*Passage provided*.
STAGE REVIEW
Stylish Sondheim on North Shore
By Richard Dyer, Globe Staff, 9/12/2000
EVERLY - You can put almost anyone into many of the classic American musicals
and still come out with a good show. I once saw an ''Annie Get Your Gun'' that
was terrific, even though Ginger Rogers and Robert Goulet were in it.
The shows of Stephen Sondheim are a little bit different because they require
an elusive dimension of style - and not just a generic Sondheim style; each
of Sondheim's best shows requires its own style.
''A Little Night Music, '' based on Ingmar Bergman's 1955 film ''Smiles of a
Summer Night,'' demands elegance, confidence in period style and costume, skill
in finding the emotional reality in artificial comedy. It requires the musical
skills of operetta, even of opera, as well as those of musical comedy. In the
story, old lovers and new arrive at a house party in the country during the
summer; in an evening of magic, relationships unravel and knit themselves up
as each person arrives at a new dimension of self-understanding. The music is
a series of bittersweet waltzes, climaxing in the show's unexpected great hit,
''Send in the Clowns.'' Only one tiny bit of underscoring slips into 4/4 time,
perhaps the residue of an earlier version of the music.

*What you will do*.
a. Answer these from the Sondheim review:
(i) Which two performers were in the "Annie Get Your Gun" the reviewer once saw?
(ii) Which film is "A Little Night Music" based on?
(iii) Which song does the review call the show's unexpected great hit?
b. Extend the Sondheim review with new writing that follows on from its final sentence.
None of the camera data is needed here.

*Camera intrinsics and pose data*.
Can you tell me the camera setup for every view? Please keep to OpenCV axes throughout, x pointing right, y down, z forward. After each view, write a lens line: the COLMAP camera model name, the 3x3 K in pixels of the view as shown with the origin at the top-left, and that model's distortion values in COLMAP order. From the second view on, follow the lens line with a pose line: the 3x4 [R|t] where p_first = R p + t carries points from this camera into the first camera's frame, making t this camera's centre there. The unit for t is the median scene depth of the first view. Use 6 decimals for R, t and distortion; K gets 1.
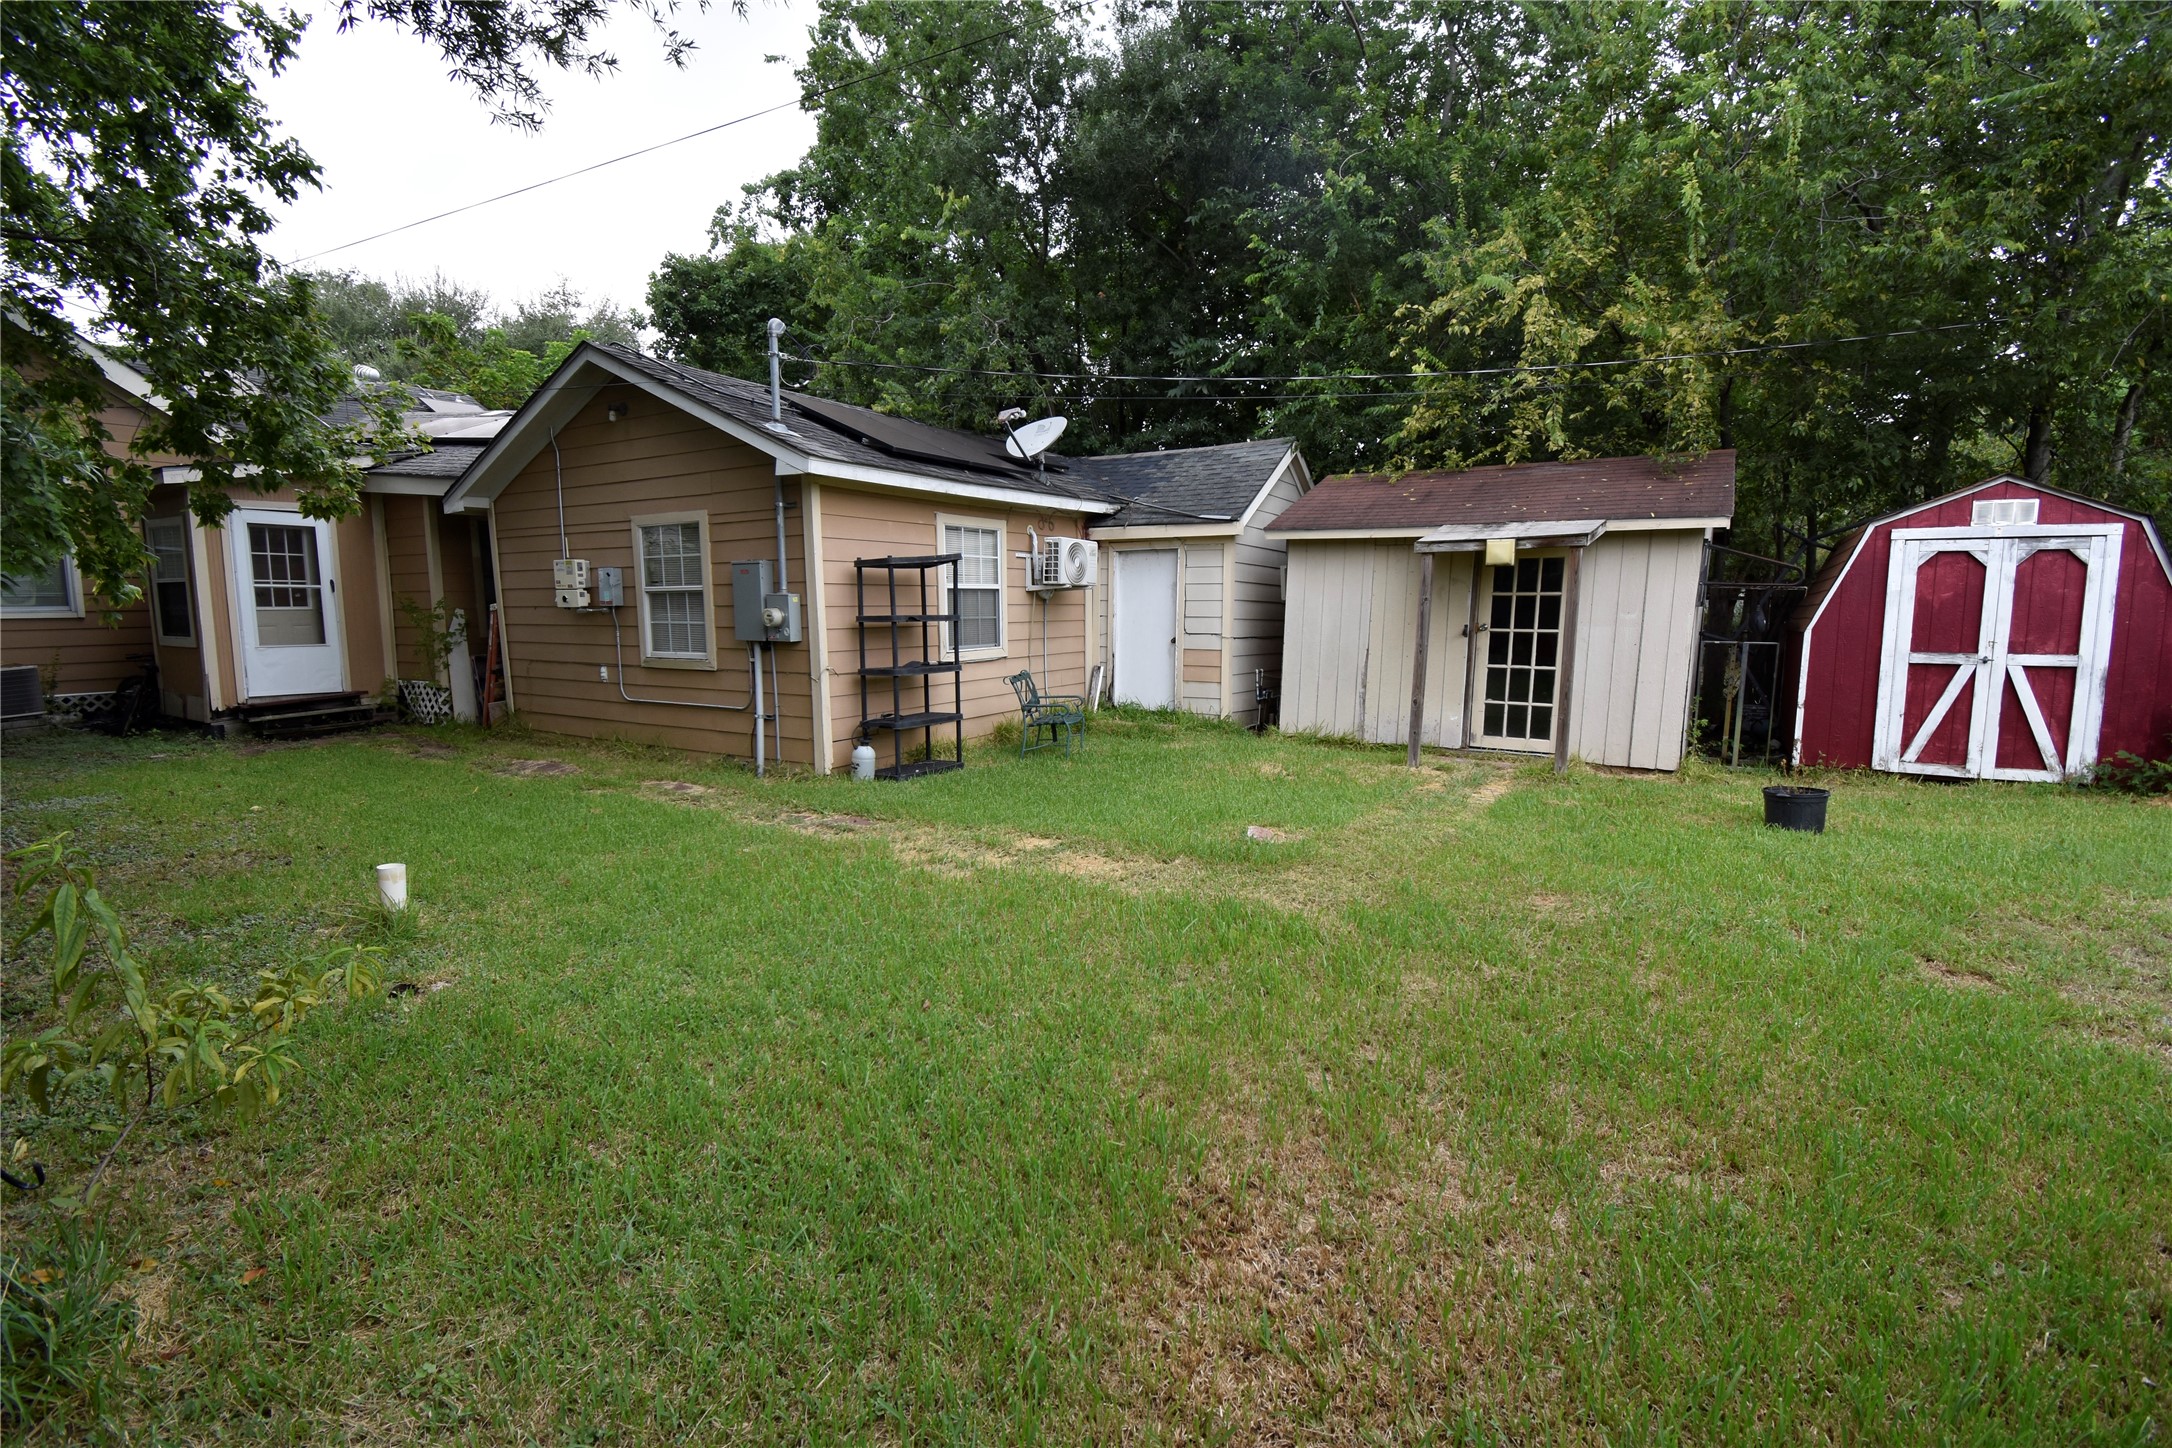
lens RADIAL K [[957.2, 0, 1086.0], [0, 957.2, 724.0], [0, 0, 1]] dist [0.023617, -0.028986]
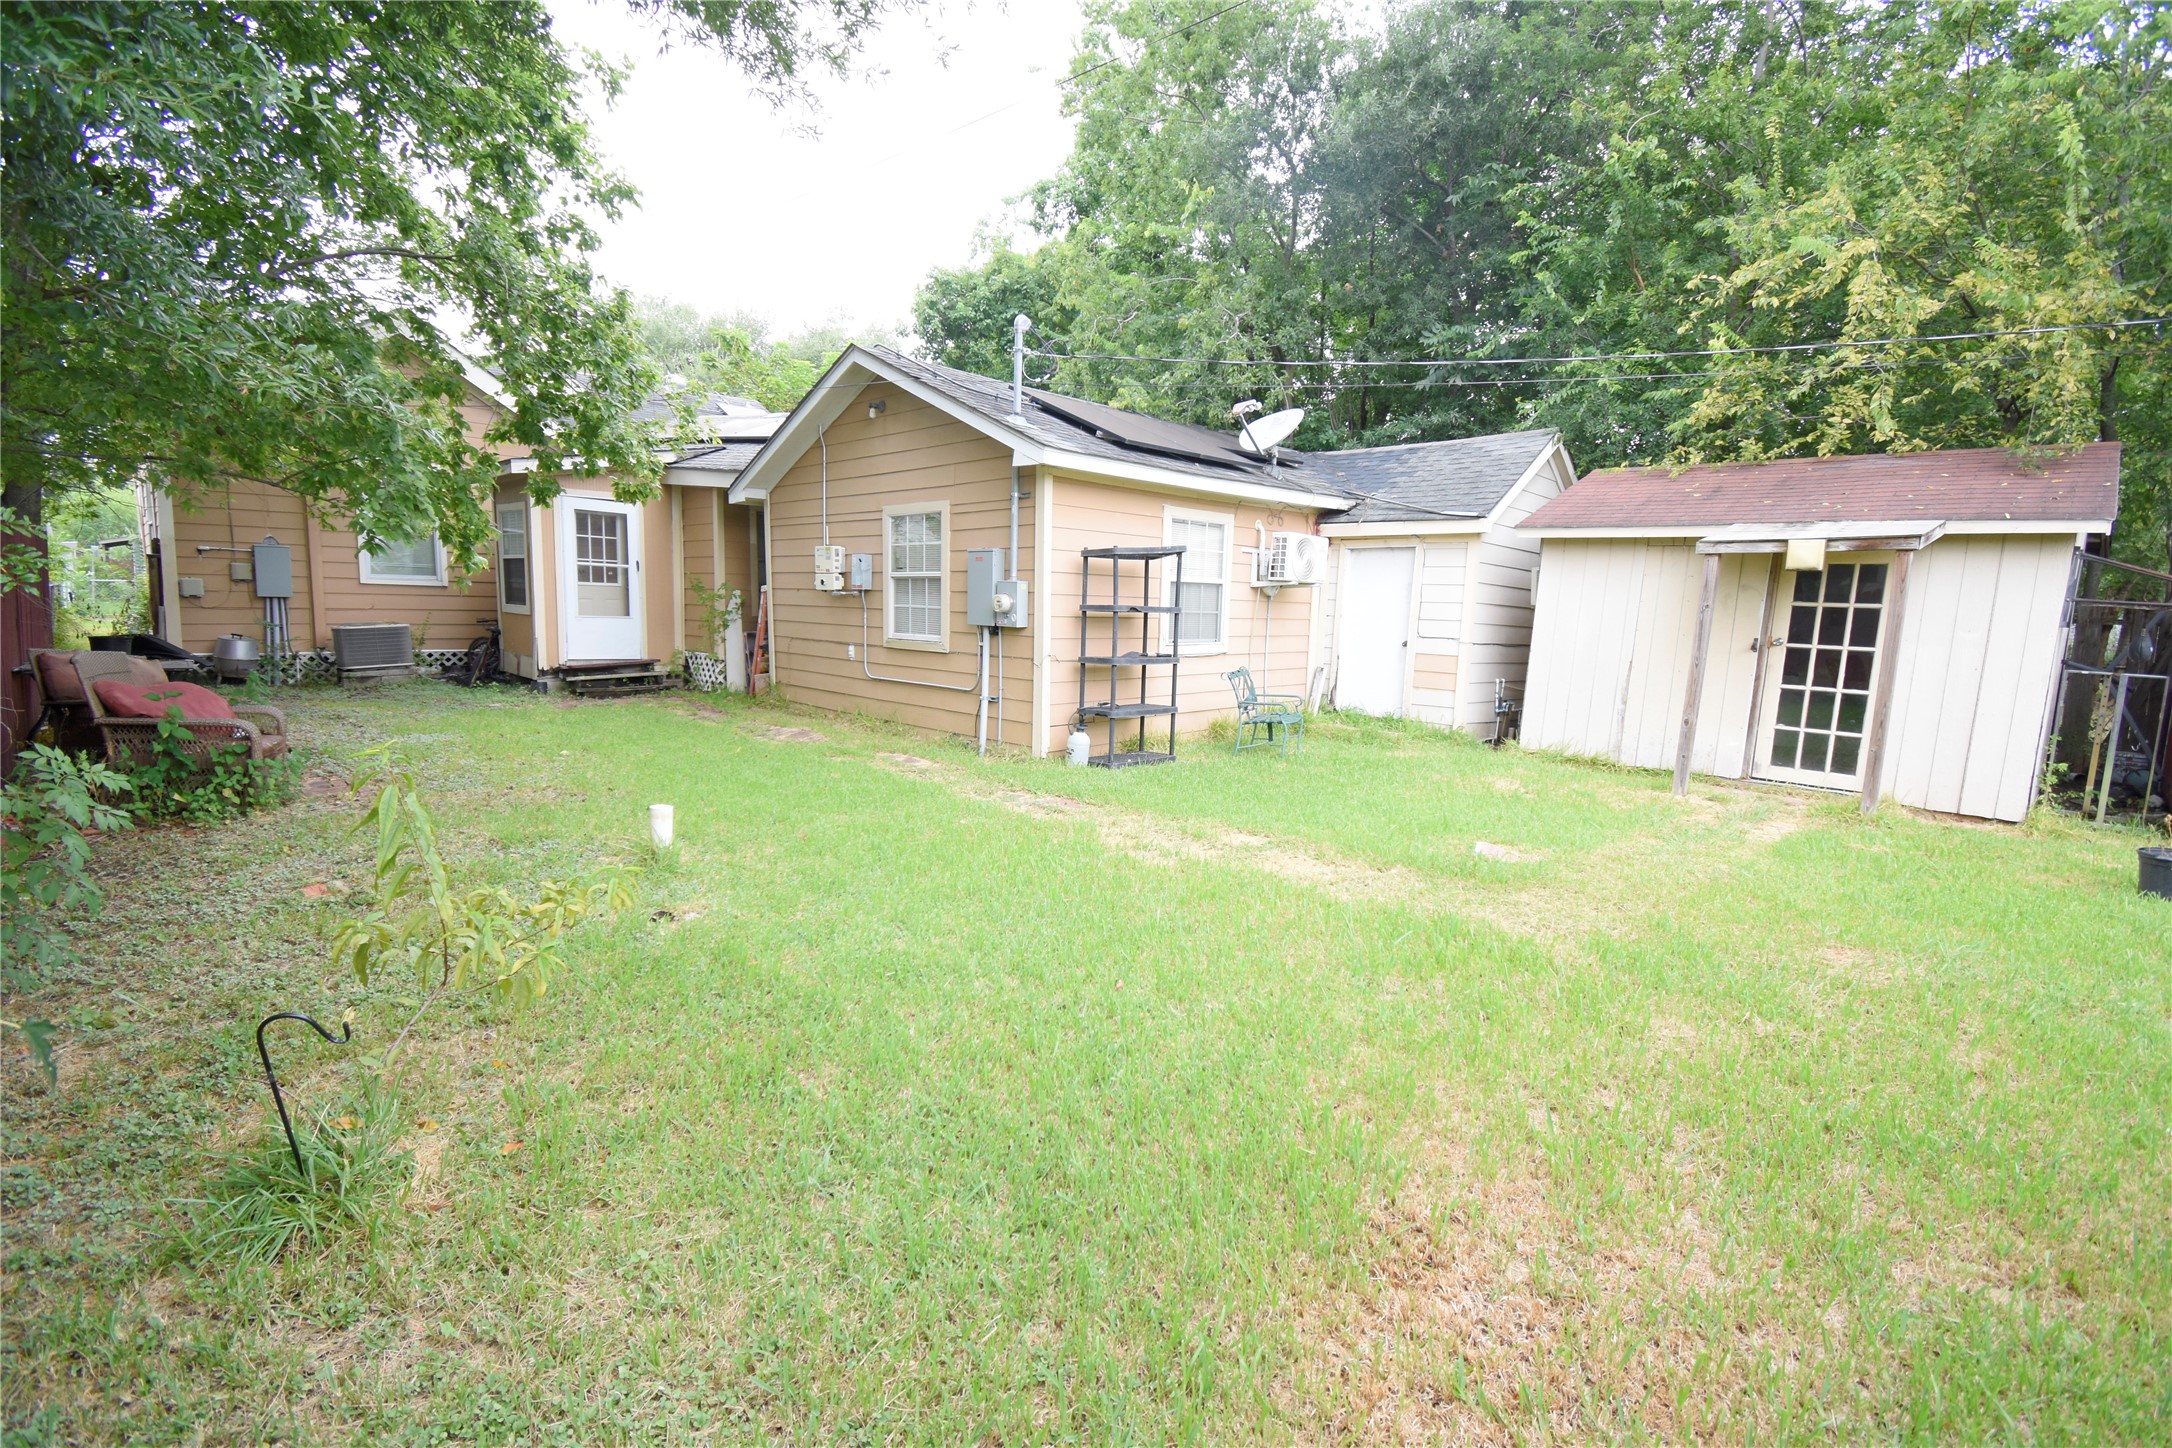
lens RADIAL K [[957.2, 0, 1086.0], [0, 957.2, 724.0], [0, 0, 1]] dist [0.023617, -0.028986]
pose [[0.972761, 0.059870, -0.223947, 0.002544], [-0.060253, 0.998170, 0.005129, 0.008701], [0.223845, 0.008504, 0.974588, 0.009674]]
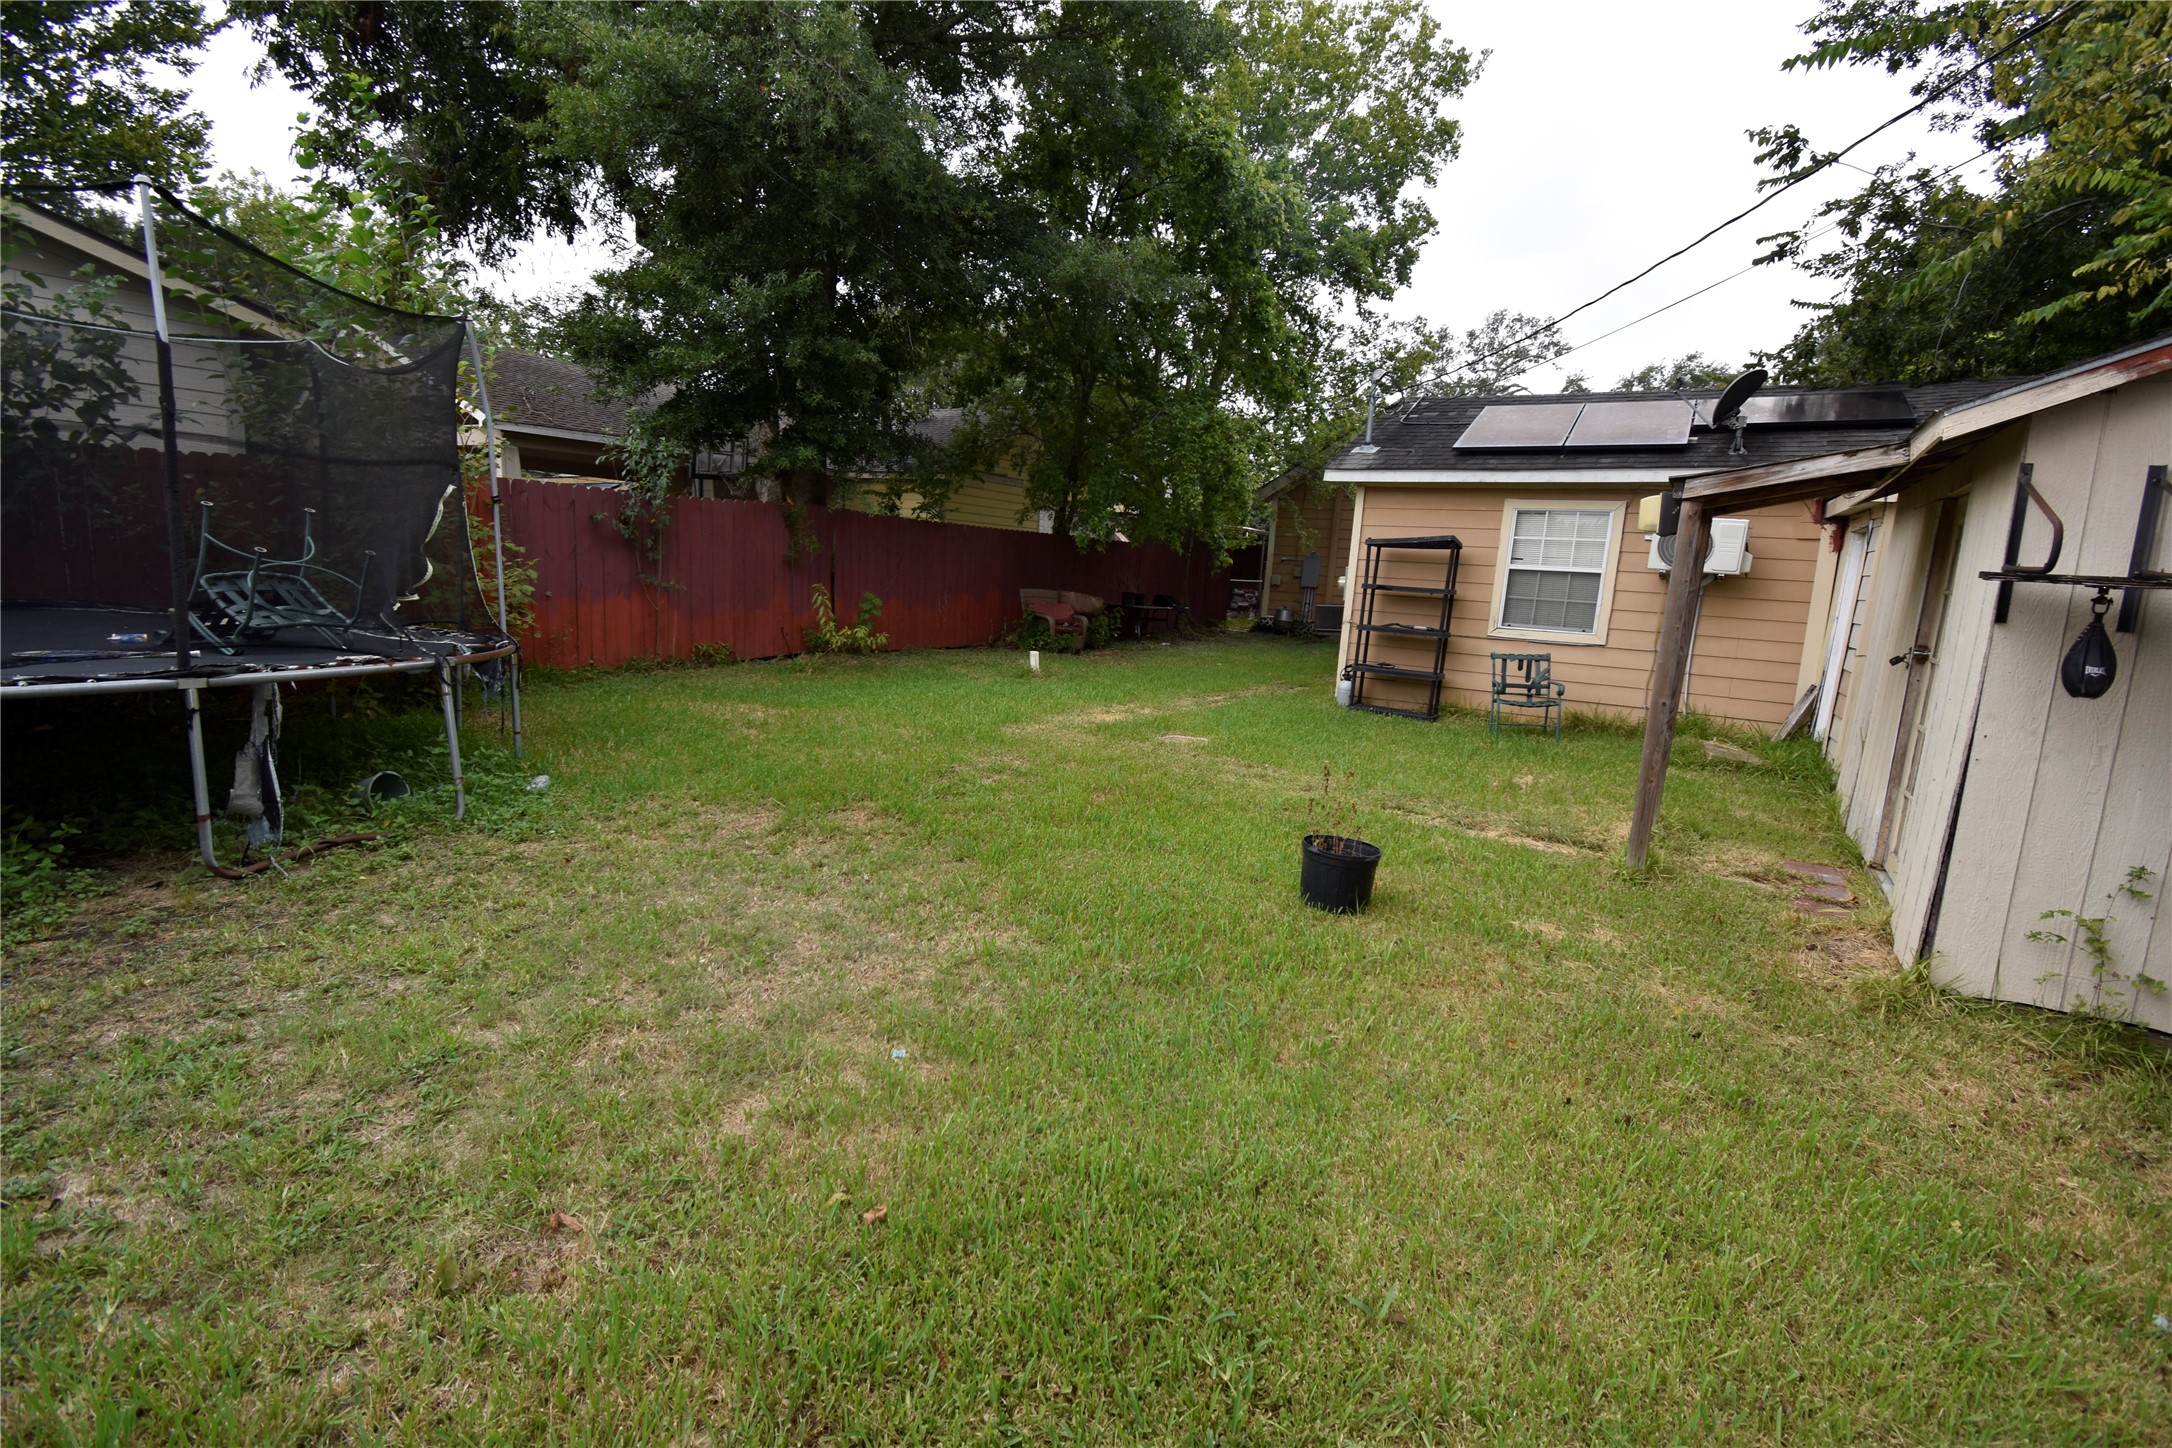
lens RADIAL K [[957.2, 0, 1086.0], [0, 957.2, 724.0], [0, 0, 1]] dist [0.023617, -0.028986]
pose [[-0.027793, 0.171825, -0.984735, 1.115107], [-0.176084, 0.968870, 0.174027, -0.098511], [0.983983, 0.178233, 0.003328, 0.694574]]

*Answers to the problems*.
a.
(i) Ginger Rogers and Robert Goulet.
(ii) Ingmar Bergman's 1955 film "Smiles of a Summer Night."
(iii) "Send in the Clowns."

b.
The North Shore Music Theatre has lined up a cast with impeccable Sondheim credentials
for its new production. Donna McKechnie and Merle Louise are working together
for the first time since the original production of ''Company'' in 1971; McKechnie
has recently been appearing in a revival of ''Follies.'' Louise was also in
''Sweeney Todd'' and ''Into the Woods''; Chuck Wagner was in ''Into the Woods''
too. Diana Canova was in a Broadway revival of ''Company'' supervised by Sondheim.
Not everyone is quite right for this particular piece, but all of these performers
are experienced pros able to twist their tongues around Sondheim's intricate
rhymes. They can sing and act, and sing and act at the same time, which is the
specialty that Sondheim requires.
As the famous actress Desiree, McKechnie looks glamorous and she's fun to be
around, bubbly and immensely likable, although she's miscast. McKechnie is an
all-American girl, like Joan Blondell or Eve Arden, and it's impossible to believe
for a second that this Desiree is a famous interpreter of Racine or Ibsen; she's
not Phedre or Hedda Gabler but Annie Oakley or Cassie in ''A Chorus Line'' -
a musical-comedy queen. McKechnie, famed as a dancer and choreographer, moves
well, but doesn't dance; she has a better voice than this part lets her use
- it was written for an actress, not a singer - but she does arrive at a moment
of truth when she finally has to. Louise, confined to a wheelchair as old Mme.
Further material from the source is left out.